ObjectiveBoth the phosphatidylinositol binding clathrin assembly protein gene (PICALM) and the embryonic ectoderm development gene (EED) have been implicated as causal genes driving a genome-wide association for Alzheimer disease (AD) risk. We employed a new virtual approach using genome-wide chromatin interactions (Hi-C) called enhanced Hi-C Capture Analysis (eHiCA) to identify the genes and regulatory regions that are driving this important AD risk association.
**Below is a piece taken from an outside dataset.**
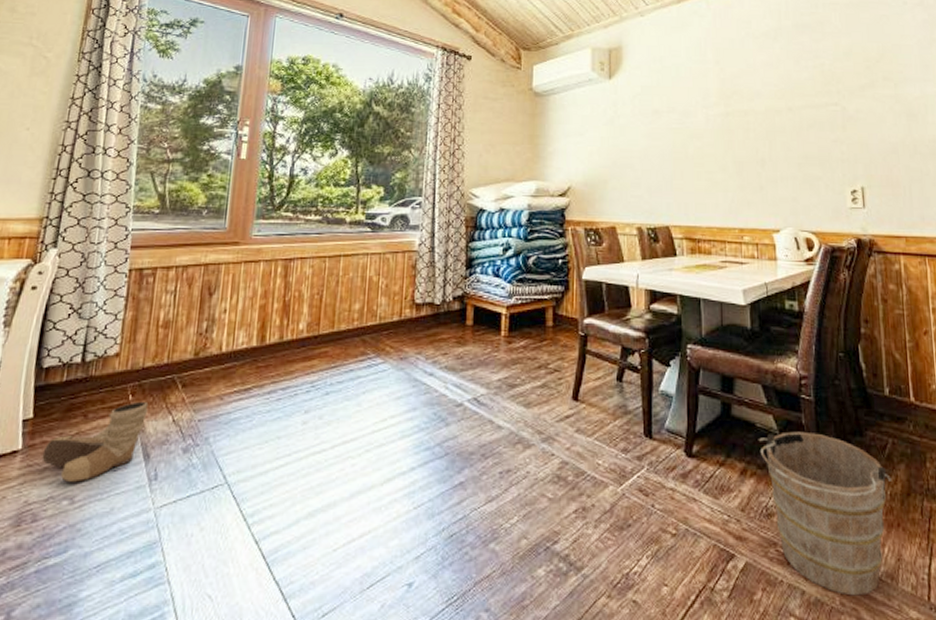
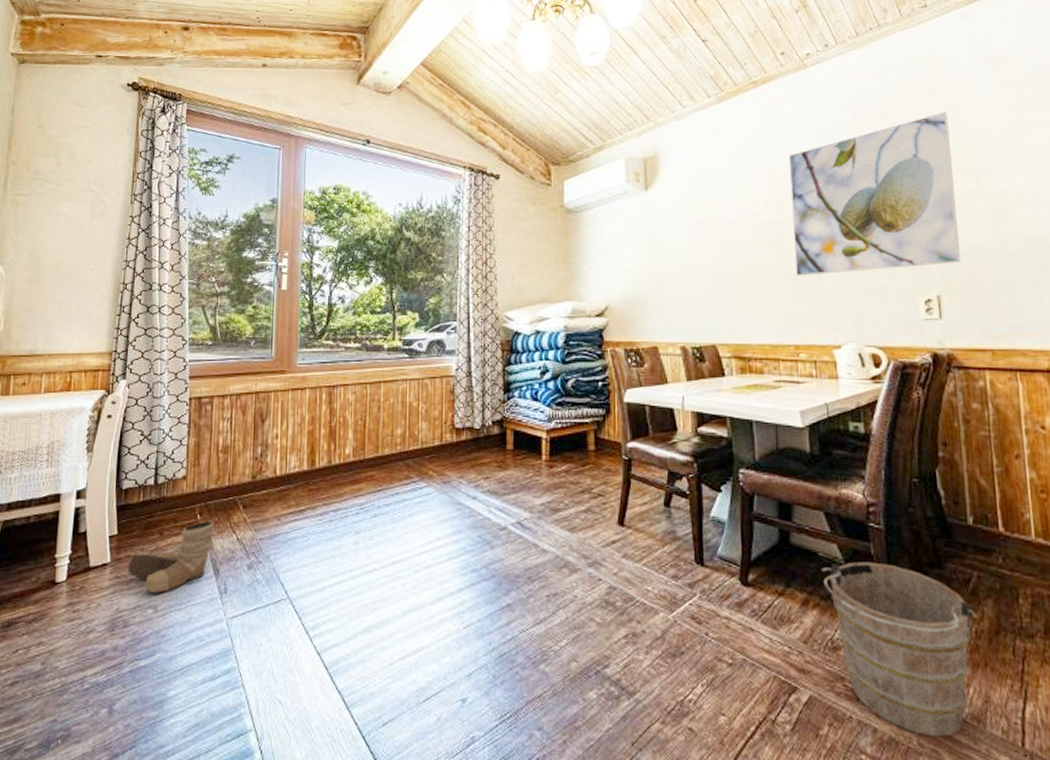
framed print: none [737,26,882,165] -> present [788,112,962,276]

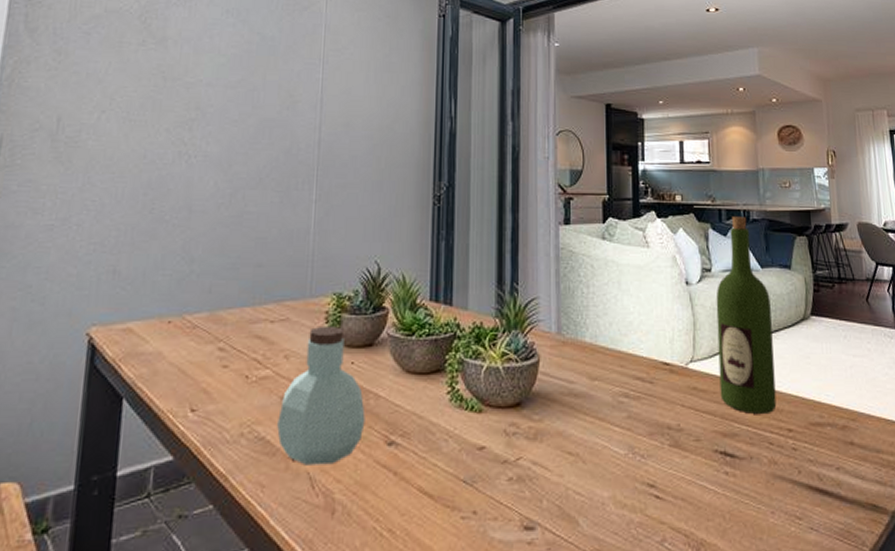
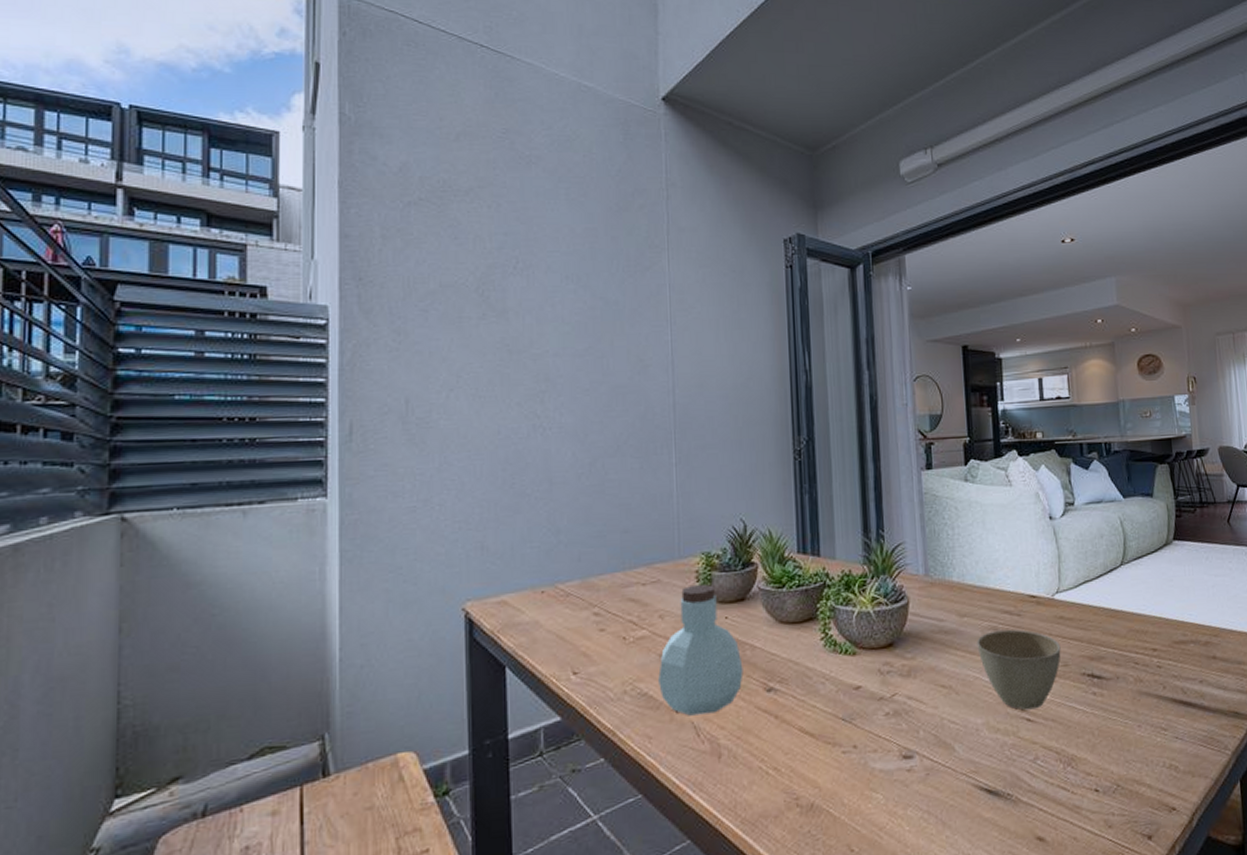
cup: none [607,397,693,486] -> present [977,629,1061,710]
wine bottle: present [716,217,777,414] -> none [1079,449,1141,637]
MethodsHi-C data from the frontal cortex of eight AD patients, as well as inducible pluripotent stem cell-derived microglia and spheroids of AD and control patients were used. We applied 14 eHiCA baits each containing a GWAS SNP to identify the cis regulatory interactions in this GWAS locus at a 5kb resolution. ResultsThe baits derived from the GWAS associated haplotype primarily interacted with the PICALM promoter and the large cis-regulatory elements cluster (CREe) lying upstream of the EED promoter. The EED promoter interacts with PICALM gene body and promoter region but not directly with the associated risk haplotype. Although the AD-associated variants segregate together as a haplotype in the population, each bait exhibited distinct functional chromatin interactions. InterpretationThe PICALM gene is the primary driver of the association in microglia along with the CREe locus. Different SNPs in a segregating haplotype can display different physical Hi-C interactions. This study demonstrates that eHiCA can help resolve the casual genes driving complex GWAS associations, opening new pathways to study Alzheimer disease and other disorders.